The word that came to Jeremiah from the LORD: “Come, go down to the potter’s house, and there I will let you hear my words.” So I went down to the potter’s house, and there he was working at his wheel. The vessel he was making of clay was spoiled in the potter’s hand, and he reworked it into another vessel, as seemed good to him. Then the word of the LORD came to me: Can I not do with you, O house of Israel, just as this potter has done? says the LORD. Just like the clay in the potter’s hand, so are you in my hand, O house of Israel. At one moment I may declare concerning a nation or a kingdom, that I will pluck up and break down and destroy it, but if that nation, concerning which I have spoken, turns from its evil, I will change my mind about the disaster that I intended to bring on it. And at another moment I may declare concerning a nation or a kingdom that I will build and plant it, but if it does evil in my sight, not listening to my voice, then I will change my mind about the good that I had intended to do to it.

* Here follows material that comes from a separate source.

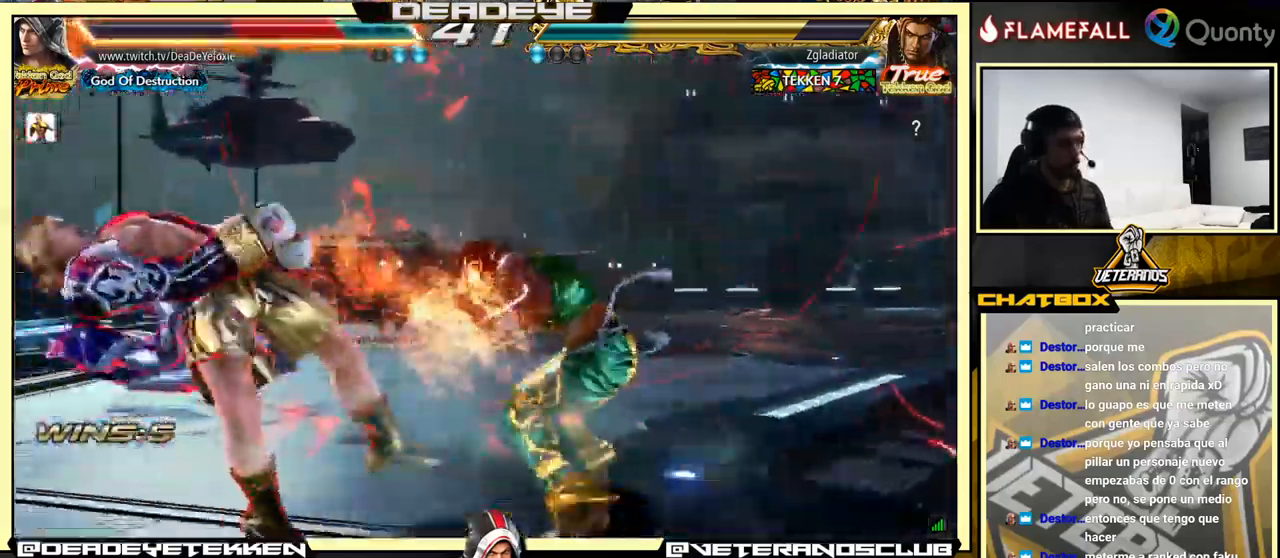
{"buttons": [], "left_stick": "center", "events": []}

Now, therefore, say to the people of Judah and the inhabitants of Jerusalem: Thus says the LORD: Look, I am a potter shaping evil against you and devising a plan against you. Turn now, all of you from your evil way, and amend your ways and your doings.

This may seem like a bit of a harsh word of judgment: the Lord says “I am a potter shaping evil against you and devising a plan against you.” God is planning to thump the people of Israel for their unfaithfulness. But there’s actually good news in this text, because God says even the best laid plans—even divine plans!—can change, if only the people will repent and move in a new direction. The text uses the image of a potter working a lump of clay: he doesn’t like his first try, so then he reshapes it into a better form. God’s trying to do that with Israel, but the clay can be stubborn and won’t play along. Good news for the day: we’re not done yet! God’s not finished shaping us yet. We’re still wet clay. And that means we always have the chance for a new beginning. We always have the chance to turn around and move in a new direction. This seems an appropriate message as we kick off a new church year.